-------- Reading text
Agricultural practices may be categorized as three major systems: the more or less pure livestock and cropping systems, and the mixed system, which integrates both livestock and crops in significant proportions (Benneh 1972; La-Anyane 1985; FAO 1991). The cropping system includes small-scale indigenous methods such as the classical shifting cultivation and its offshoot, land rotation or bush fallow, and exotic methods, notably the large-scale plantation system, whose environmental impact and sustainability in Sub-Saharan Africa form the central subject of discussion in this paper.

Plantations are distinguished not only by their large size but also by their monocultural character, systematic layout, and advanced infrastructure. Their other typical characteristics include: corporate and factory-like organization; high capital outlay; mechanization; extensive use of hired labour; and high reliance on artificial external inputs, notably agro-chemicals, for biological regeneration. These characteristics stand in sharp contrast to the small peasant farms that usually surround the plantations; these employ intercropping and a mosaic layout, are less capitalized, have low artificial external inputs, and are more nature based, labour intensive, and family operated.

Economies of scale are the major advantage of the plantation system. The sheer level of farming enhances efficiency by permitting greater specialization or division of labour, systematic research, utilization of by-products, access to capital and markets, and mechanization, especially of processing. As a result, plantations often yield a higher return per hectare and per worker, generate steadier and more regular high-quality produce, and provide greater and more readily taxable income than do smallholdings. Other major advantages include: carbon and oxygen cycling and minimization of soil erosion by the densely distributed plants; and rural development in the plantation areas through provision of modern infrastructure, introduction of advanced agricultural and other technical skills, and reduction of rural out-migration by the employment generated by the plantation. These advantages underlie the perception of plantations as a better alternative for agricultural development in the tropics, their long-standing central economic role in several countries, and growing popularity in others (Courtenay 1965; Hasselman 1981; LaAnyane 1961; Ruthenberg 1971; Symons 1966; Udo 1982).
----------------
-------- Exercise data
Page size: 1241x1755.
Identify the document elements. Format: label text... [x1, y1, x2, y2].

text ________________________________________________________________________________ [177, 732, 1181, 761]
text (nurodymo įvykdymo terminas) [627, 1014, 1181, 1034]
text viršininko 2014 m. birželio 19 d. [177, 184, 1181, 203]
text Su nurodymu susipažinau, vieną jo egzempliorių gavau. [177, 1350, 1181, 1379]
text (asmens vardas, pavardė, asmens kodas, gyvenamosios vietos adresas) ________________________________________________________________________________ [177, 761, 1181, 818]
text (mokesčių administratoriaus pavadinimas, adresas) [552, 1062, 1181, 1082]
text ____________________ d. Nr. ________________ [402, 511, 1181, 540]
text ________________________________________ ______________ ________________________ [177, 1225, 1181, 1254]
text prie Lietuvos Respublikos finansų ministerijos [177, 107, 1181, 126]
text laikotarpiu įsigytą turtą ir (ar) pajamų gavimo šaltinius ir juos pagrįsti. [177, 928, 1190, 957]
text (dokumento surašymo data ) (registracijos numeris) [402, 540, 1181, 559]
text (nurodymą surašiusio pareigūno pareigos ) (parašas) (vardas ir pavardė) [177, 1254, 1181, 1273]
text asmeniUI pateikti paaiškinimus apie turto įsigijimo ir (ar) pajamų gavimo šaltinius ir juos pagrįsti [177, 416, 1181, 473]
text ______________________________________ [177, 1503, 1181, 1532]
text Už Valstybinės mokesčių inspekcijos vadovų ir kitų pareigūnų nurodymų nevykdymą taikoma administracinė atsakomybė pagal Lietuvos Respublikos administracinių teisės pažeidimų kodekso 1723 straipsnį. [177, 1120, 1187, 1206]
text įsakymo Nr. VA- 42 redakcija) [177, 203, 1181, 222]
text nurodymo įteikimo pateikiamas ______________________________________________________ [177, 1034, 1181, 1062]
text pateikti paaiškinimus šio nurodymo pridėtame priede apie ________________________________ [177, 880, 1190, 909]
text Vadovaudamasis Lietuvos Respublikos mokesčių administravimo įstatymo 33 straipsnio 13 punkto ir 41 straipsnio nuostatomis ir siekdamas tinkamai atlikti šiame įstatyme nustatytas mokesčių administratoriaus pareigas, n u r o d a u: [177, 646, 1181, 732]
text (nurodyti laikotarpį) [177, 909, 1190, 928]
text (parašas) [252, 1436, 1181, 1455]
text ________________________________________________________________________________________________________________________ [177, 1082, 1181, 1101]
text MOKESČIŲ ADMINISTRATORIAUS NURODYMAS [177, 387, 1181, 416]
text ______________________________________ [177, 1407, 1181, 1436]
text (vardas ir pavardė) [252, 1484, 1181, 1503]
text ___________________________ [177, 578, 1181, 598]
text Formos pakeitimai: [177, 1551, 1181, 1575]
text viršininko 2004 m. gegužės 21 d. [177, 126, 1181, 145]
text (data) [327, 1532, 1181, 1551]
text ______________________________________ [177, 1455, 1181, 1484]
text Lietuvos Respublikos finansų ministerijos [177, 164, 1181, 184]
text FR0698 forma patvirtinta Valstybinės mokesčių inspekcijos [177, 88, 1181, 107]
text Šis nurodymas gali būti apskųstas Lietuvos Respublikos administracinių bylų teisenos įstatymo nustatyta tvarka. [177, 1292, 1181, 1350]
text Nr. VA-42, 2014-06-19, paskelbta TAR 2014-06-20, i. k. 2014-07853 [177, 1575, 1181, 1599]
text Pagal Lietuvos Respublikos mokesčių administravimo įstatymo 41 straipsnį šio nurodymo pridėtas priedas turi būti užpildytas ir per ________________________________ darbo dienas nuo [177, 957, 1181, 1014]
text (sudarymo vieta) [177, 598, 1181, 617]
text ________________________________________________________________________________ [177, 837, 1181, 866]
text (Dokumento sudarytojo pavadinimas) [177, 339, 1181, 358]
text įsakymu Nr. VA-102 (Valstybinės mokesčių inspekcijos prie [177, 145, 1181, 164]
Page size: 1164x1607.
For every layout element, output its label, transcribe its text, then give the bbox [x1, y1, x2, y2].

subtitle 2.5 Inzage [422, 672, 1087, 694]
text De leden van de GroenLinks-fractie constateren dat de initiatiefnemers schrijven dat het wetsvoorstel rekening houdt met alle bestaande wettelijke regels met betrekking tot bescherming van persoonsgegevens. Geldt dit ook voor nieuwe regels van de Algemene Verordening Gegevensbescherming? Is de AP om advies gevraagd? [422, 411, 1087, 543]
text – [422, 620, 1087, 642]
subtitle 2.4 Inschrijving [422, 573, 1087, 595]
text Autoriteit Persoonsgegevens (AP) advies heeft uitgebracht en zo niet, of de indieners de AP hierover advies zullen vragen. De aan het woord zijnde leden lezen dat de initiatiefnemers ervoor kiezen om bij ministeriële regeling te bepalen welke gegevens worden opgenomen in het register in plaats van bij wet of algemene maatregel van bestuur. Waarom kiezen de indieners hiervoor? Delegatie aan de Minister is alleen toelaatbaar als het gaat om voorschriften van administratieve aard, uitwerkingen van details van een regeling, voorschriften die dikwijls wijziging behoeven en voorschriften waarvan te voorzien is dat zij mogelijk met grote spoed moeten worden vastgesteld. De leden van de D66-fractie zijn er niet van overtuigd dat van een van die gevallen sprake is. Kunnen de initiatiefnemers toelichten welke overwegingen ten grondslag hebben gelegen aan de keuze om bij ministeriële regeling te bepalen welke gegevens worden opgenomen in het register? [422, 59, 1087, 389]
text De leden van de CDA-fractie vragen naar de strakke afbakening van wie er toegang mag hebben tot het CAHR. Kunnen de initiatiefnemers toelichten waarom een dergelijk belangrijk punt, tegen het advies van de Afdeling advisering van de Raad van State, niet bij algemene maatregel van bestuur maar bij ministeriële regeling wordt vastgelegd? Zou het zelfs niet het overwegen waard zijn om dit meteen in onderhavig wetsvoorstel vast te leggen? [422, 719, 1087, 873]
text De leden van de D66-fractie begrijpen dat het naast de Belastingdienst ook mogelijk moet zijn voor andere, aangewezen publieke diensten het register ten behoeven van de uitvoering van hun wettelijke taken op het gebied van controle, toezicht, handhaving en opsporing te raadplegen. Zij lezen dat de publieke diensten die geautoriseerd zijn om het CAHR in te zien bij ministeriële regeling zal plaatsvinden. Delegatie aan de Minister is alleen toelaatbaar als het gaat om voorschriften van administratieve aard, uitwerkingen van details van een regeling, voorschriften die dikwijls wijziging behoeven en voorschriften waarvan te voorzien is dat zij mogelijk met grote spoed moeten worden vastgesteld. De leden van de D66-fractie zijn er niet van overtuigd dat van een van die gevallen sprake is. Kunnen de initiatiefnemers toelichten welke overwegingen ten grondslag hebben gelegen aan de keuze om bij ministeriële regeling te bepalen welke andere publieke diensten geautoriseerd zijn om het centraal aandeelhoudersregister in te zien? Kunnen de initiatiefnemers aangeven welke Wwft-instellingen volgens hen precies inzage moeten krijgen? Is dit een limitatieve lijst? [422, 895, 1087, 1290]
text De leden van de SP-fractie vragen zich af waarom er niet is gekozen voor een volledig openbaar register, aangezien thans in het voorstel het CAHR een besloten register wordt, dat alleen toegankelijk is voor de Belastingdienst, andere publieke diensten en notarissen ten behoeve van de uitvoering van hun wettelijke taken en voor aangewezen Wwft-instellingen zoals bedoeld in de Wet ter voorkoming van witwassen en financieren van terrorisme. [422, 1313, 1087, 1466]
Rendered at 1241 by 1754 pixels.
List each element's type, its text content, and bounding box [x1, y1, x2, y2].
----------------
- Exercises -
**a)** Translate this sentence from the text on plantation agriculture into Spanish: "Economies of scale are the major advantage of the plantation system."
**b)** In the text on plantation agriculture, reproduce the part that opens with the words containing "Plantations are distinguished" and closes with "and family operated.".
**c)** Pick up the text on plantation agriculture after its last sentence and continue it.

- Expected results -
**a)** Las economías de escala son la principal ventaja del sistema de plantaciones.

**b)**
Plantations are distinguished not only by their large size but also by their monocultural character, systematic layout, and advanced infrastructure. Their other typical characteristics include: corporate and factory-like organization; high capital outlay; mechanization; extensive use of hired labour; and high reliance on artificial external inputs, notably agro-chemicals, for biological regeneration. These characteristics stand in sharp contrast to the small peasant farms that usually surround the plantations; these employ intercropping and a mosaic layout, are less capitalized, have low artificial external inputs, and are more nature based, labour intensive, and family operated.

**c)**
However, the advantages must be balanced against various social, economic, and environmental problems associated with the plantation system. The problems include exploitation of the indigenes in the plantation areas and of the massive numbers of African slaves and indentured Asiatic labour imported to work under cruel conditions on the plantations in the eighteenth and nineteenth centuries in tropical areas of the Americas, the Far East, and eastern and southern Africa. Other problems include the racial, political, and land rights conflicts associated with the abrupt juxtaposition of large numbers of culturally different foreign and native plantation workers. Additionally, the plantation system tends to involve higher labour costs, is often plagued by labour disputes between workers and management, and appears less adaptable to short-term changes than the small-scale diversified systems. Plantations may also dislocate local people; create land shortage and land tenure problems among them; weaken local food security by export crop specialization; reduce biodiversity; and cause pollution and general destabilization or disturbance of the socio-economic system, including the land or natural environment that supports the plantations and the other economic activities (Jones and Darkenwald 1954; La-Anyane 1961; Courtenay 1965; Gourou 1966; Symons 1966; Ruthenberg 1971; Hasselman 1981; Udo 1982; Dickenson et al. 1983; Thomas 1984).

Overview of the plantation system in the Sub-Sahara

Plantations were introduced into the tropics during the sixteenth century by European colonists as a system of cheaply exploiting the hot humid environment and the native labour as well as slave and indentured or contract labour, for the purpose of producing tropical crops such as sugar cane for export to temperate countries, especially Europe. Initially the plantations were concentrated in South America and the West and East Indies. Subsequently, they spread to SubSaharan Africa and other areas of the tropics, with their mode of ownership evolving from paternalist resident planters, through absentee landlords and limited liability companies, to transnational or multinational corporations and national or state enterprises.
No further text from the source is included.